Your uncle and Gayle have apparently cleaned up the house as best they can and have already moved out all the valuables. The house goes on the market tomorrow. I’m somewhat perturbed with the real estate agent who falls back on that same old, same old formula of painting it neutral and re-doing some carpet. All that does is make it easier for her rather than her selling to the home’s strengths and overcoming objections. It’s in a great neighborhood, close to downtown, big wooded lot, etc. My job apparently will be to begin boxing things up. Reid, some tools are coming your way (or at least I’ll stow them for you) and maybe some other paraphernalia. It is somewhat difficult knowing your grandparents hardly had a moment to think about the move, let alone say goodbye. Boom, it was over and done with. Personally I have very little emotional investment in the house since I never lived there. I don’t foresee any of the furnishings as salvageable in a stylistic sense. It’s all period pieces you guys probably aren’t interested in. They weren’t much in the way of buying antiques and such. Cookware is what I have my eyes on.
I also want to keep an eye peeled for family history stuff. Your great grandmother, Mary Bradley, lived in Gretna, Nebraska.
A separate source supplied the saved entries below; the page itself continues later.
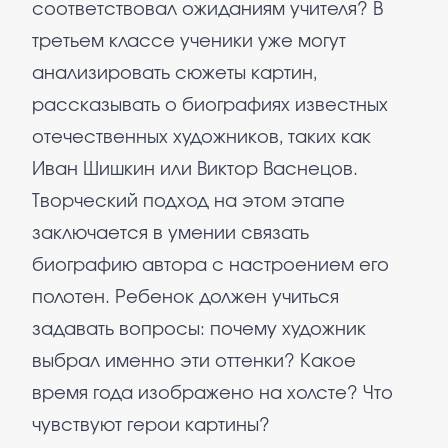
соответствовал ожиданиям учителя? В
третьем классе ученики уже могут
анализировать сюжеты картин,
рассказывать о биографиях известных
отечественных художников, таких как
Иван Шишкин или Виктор Васнецов.
Творческий подход на этом этапе
заключается в умении связать
биографию автора с настроением его
полотен. Ребенок должен учиться
задавать вопросы: почему художник
выбрал именно эти оттенки? Какое
время года изображено на холсте? Что
чувствуют герои картины?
Her last name was Allington. Her dear sister was my Aunt Ollie, and she was a gem. A great woman with an incredible attitude. You guys probably don’t know this, but the entire time I was growing up, Mary and Ed (your grandfather’s dad) never lived together under the same roof but always lived in adjacent housing. Both very strong personalities. Back in the ‘40s, your great grandfather made some investment in wheat in southern/western South Dakota. He and Mary were going to move to Martin, South Dakota, in part because Mary had asthma and the thinking was the dry climate would be better for her. She did in fact make the move but Ed didn’t. Not quite sure what happened. But Martin was very close to the Pine Ridge/Wounded Knee areas of the Dakota Sioux which we visited often, and not too much to the liking of the Sioux. Your uncle and I spend parts of many summers roaming the plains. You guys may not remember it, but we made a side trip to Martin one summer vacation when you were peanuts so I could show you the old homestead but it didn’t register with either of you. One summer your grandmother was up to visit, and one evening they said “come on boys, let’s go visit the cellar.” We didn’t know they’d seen a funnel cloud west of town. The tornado removed every stick of the garage, lifted oil tanks at the Standard Oil depot next door and razed some housing across the street, but it left grandma’s house intact. We never heard a thing. Mary ended up back in Omaha and lived out her days in the house we moved into when we left Sundance, Wyoming. I’ll fill you in on Wyoming later.